Bitcoin has proven that modern math-based crypto algorithms can securely and efficiently transfer wealth without the overhead of a trusted third party. Due to its price volatility, Bitcoin is not as useful as a short-term storage of wealth and is presently unable to scale into a useful payment system for the masses. But development continues, and my expectation is that a crypto-based payment system will eventually become widespread, perhaps followed by a crypto dollar.

The transition from a paper to a digital dollar did provide benefits. There is scarce need today for paper checks or ATM machines, and most day-to-day bank transactions can be conducted on a smartphone. When was the last time you set foot inside an actual bank building? Which begs the question, why are there still over 30,000 barely occupied bank branches, and who is paying for their upkeep?

Which brings us to the second much more profitable service banks offer, which is the creation of credit and the issuing of loans.

Your monthly bank statement is just an IOU, as your bank long ago loaned out some of your wealth, and more so. By more so, I mean that per the system known as fractional reserve banking, within a loop of loans and deposits and more loans, the banks have collectively expanded the money supply. Which devalues the dollar and without their explicit consent, “borrows” wealth from all holders of dollars, so that a few loan officers can decide where to reallocate this “borrowed” wealth.
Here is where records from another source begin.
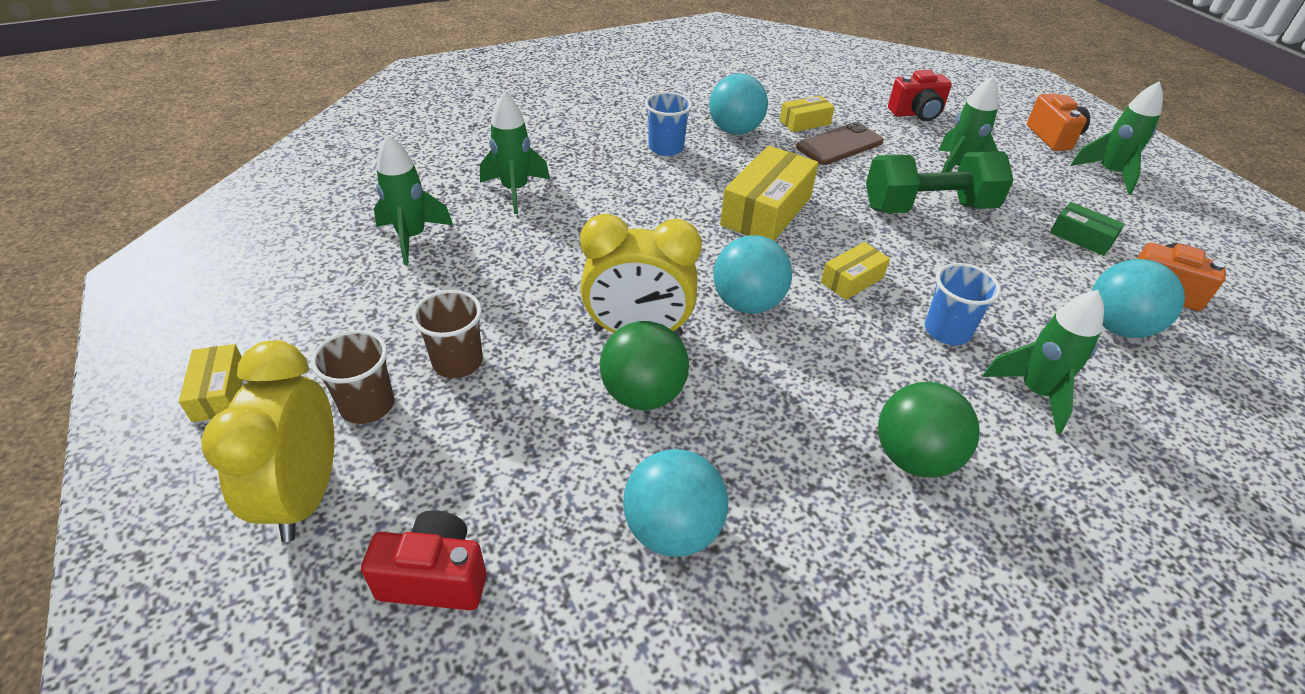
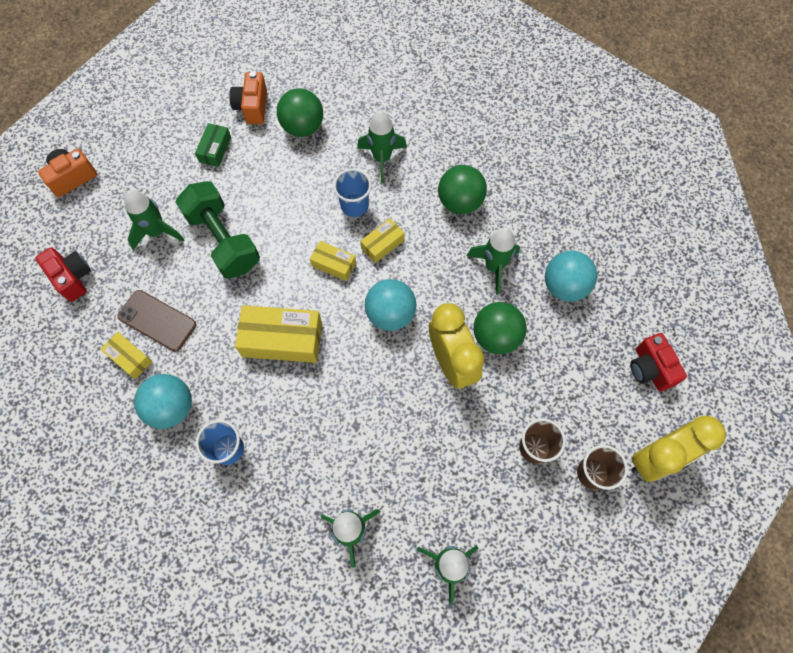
camera: 115 degrees left, 25 degrees up
yellow box [179,344,243,422] -> yellow box moved to [360,218,405,263]
green rocket [1071,81,1163,195] -> green rocket moved to [467,227,520,295]
turquoise ball [1092,259,1185,338] -> green ball [277,88,323,137]

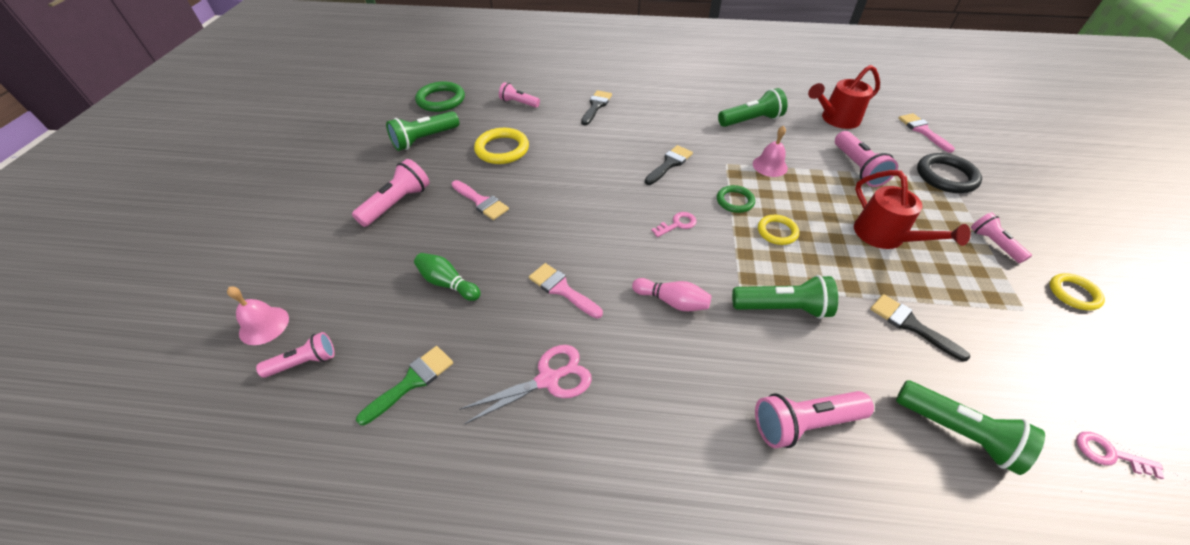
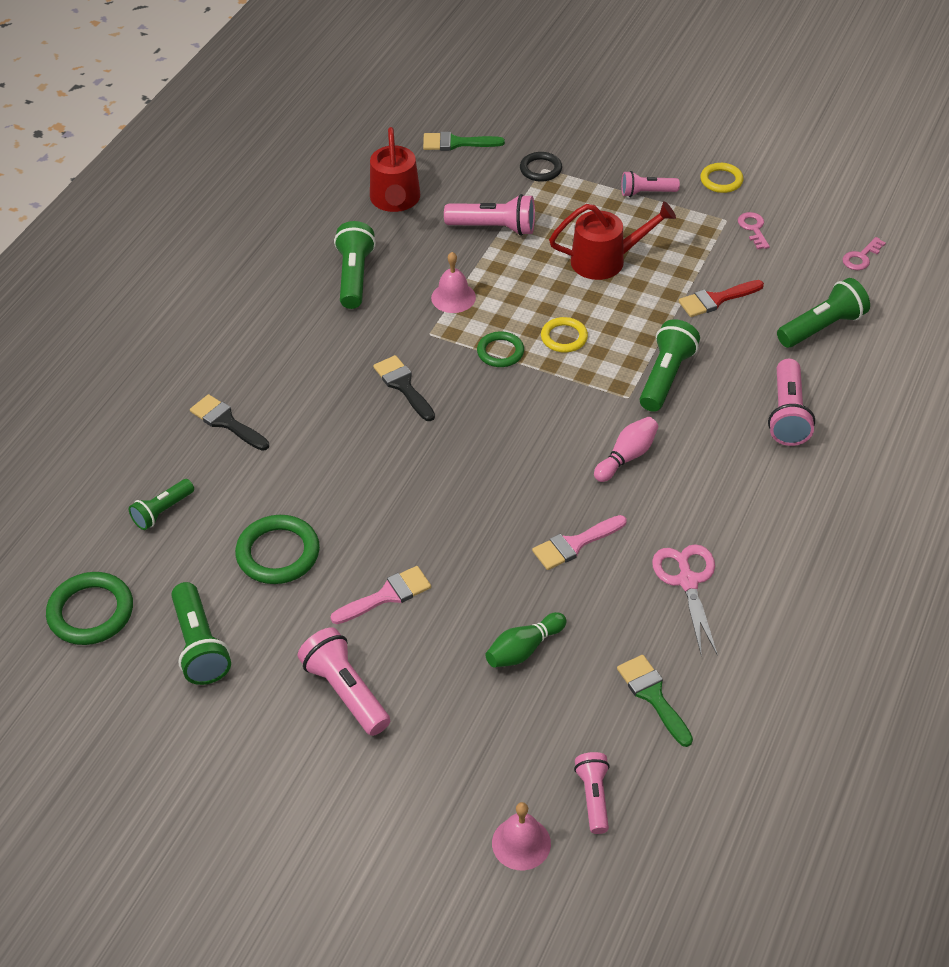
camera: 70 degrees left, 0 degrees up
yellow ring [474,128,529,164] -> green ring [235,515,320,584]
pink flashlight [499,82,540,108] -> green flashlight [129,479,194,530]
pink key [651,212,697,237] -> pink key moved to [738,212,770,250]
black brush [870,294,970,361] -> red brush [679,280,764,317]
pink brush [898,113,955,153] -> green brush [423,132,505,151]
black ring [917,153,982,193] -> black ring [520,152,562,182], size x0.63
If the loans are paid back, the created credit disappears, and the dollar will revert to its original strength. Suggesting that this loan made good economic sense, that the economy has benefited.

If the loan default rate remains low, with a reserve requirement of 10% this can be a very profitable business for banks, as ten dollars can be created and loaned for every dollar deposited. The banks are collecting interest on ten loans while paying interest on just one deposit. The caveat is that this system is inherently unstable as there is a built-in assumption that most depositors for a given bank will not simultaneously attempt to withdraw their wealth, which is neither present nor available.

Which as recently demonstrated by Silicon Valley Bank, can and will happen. Almost certainly accelerated by social media, such a “run on the bank” event can happen quicker than ever if the depositors suspect that a bank might become insolvent. Or perhaps a “Wall Street Bets” type of organization will short a bank stock, and then utilize social networks to create a run on that bank.

This banking system has worked well enough for the last several hundred years, but given the advances in technology, is this really the best way to optimally reallocate excess economic wealth? A lot of band-aids are required to keep our banking system semi-stable, certainly at the expense of taxpayers, and perhaps at the expense of economic growth.

In the past people would choose between a bank account and stashing cash under the mattress, but those days are long gone. Why should anyone’s wealth be at risk simply because they deposited it into a bank? Perhaps it is time to question the system, to question the cost of maintaining 30,000 bank buildings, to question why the executives of failed Silicon Valley Bank were paid so much, to question why the dollar needs to be devalued to reallocate wealth. Why has our banking system failed to evolve? Why has there been no transformational Uber for the banking system?

How else can excess wealth be borrowed from the masses, and reallocated to entities that are “good economic investments?” Why not expand on the GoFundMe concept, create online regulated private credit funds where people knowingly invest their excess wealth in exchange for a modest return? Use an A.I. algorithm instead of a human loan officer to choose the loan recipients?

It is time to think outside of the box.

Eric Johnson is a Rancho Santa Fe based active angel investor, and the author of “What the Hell is an Economy?”